_To-do item_
The copy you print must match the listing exactly, with its pictures removed.

━━━━━ Material for the task ━━━━━

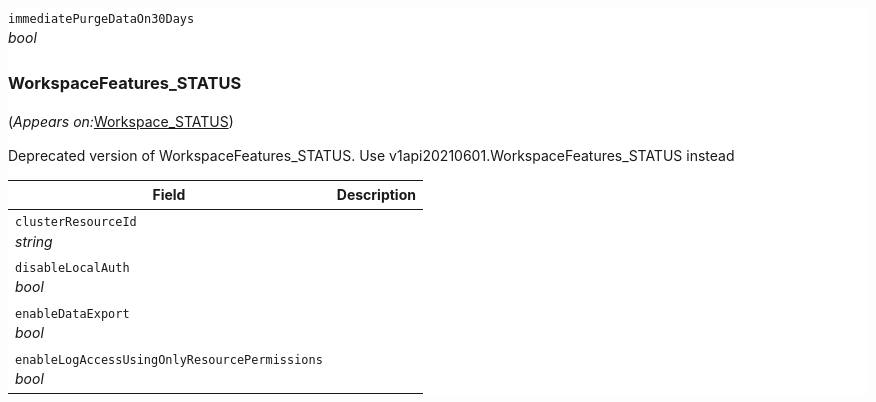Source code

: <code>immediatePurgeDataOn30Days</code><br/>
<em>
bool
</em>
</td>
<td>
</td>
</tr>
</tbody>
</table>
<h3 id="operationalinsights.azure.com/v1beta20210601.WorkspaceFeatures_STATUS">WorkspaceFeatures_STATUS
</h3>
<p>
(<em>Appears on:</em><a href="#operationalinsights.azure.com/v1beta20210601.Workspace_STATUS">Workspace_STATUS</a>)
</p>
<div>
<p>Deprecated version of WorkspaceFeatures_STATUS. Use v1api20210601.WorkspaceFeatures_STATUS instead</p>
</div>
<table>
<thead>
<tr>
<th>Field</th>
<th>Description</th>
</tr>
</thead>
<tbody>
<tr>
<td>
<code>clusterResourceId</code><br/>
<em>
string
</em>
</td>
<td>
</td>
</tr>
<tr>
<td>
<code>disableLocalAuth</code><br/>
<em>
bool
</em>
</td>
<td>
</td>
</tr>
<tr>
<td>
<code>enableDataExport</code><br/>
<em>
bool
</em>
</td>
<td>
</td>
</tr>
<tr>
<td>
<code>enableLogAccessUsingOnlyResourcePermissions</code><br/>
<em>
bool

━━━━━

_The completed task_
Source code

: <code>immediatePurgeDataOn30Days</code><br/>
<em>
bool
</em>
</td>
<td>
</td>
</tr>
</tbody>
</table>
<h3 id="operationalinsights.azure.com/v1beta20210601.WorkspaceFeatures_STATUS">WorkspaceFeatures_STATUS
</h3>
<p>
(<em>Appears on:</em><a href="#operationalinsights.azure.com/v1beta20210601.Workspace_STATUS">Workspace_STATUS</a>)
</p>
<div>
<p>Deprecated version of WorkspaceFeatures_STATUS. Use v1api20210601.WorkspaceFeatures_STATUS instead</p>
</div>
<table>
<thead>
<tr>
<th>Field</th>
<th>Description</th>
</tr>
</thead>
<tbody>
<tr>
<td>
<code>clusterResourceId</code><br/>
<em>
string
</em>
</td>
<td>
</td>
</tr>
<tr>
<td>
<code>disableLocalAuth</code><br/>
<em>
bool
</em>
</td>
<td>
</td>
</tr>
<tr>
<td>
<code>enableDataExport</code><br/>
<em>
bool
</em>
</td>
<td>
</td>
</tr>
<tr>
<td>
<code>enableLogAccessUsingOnlyResourcePermissions</code><br/>
<em>
bool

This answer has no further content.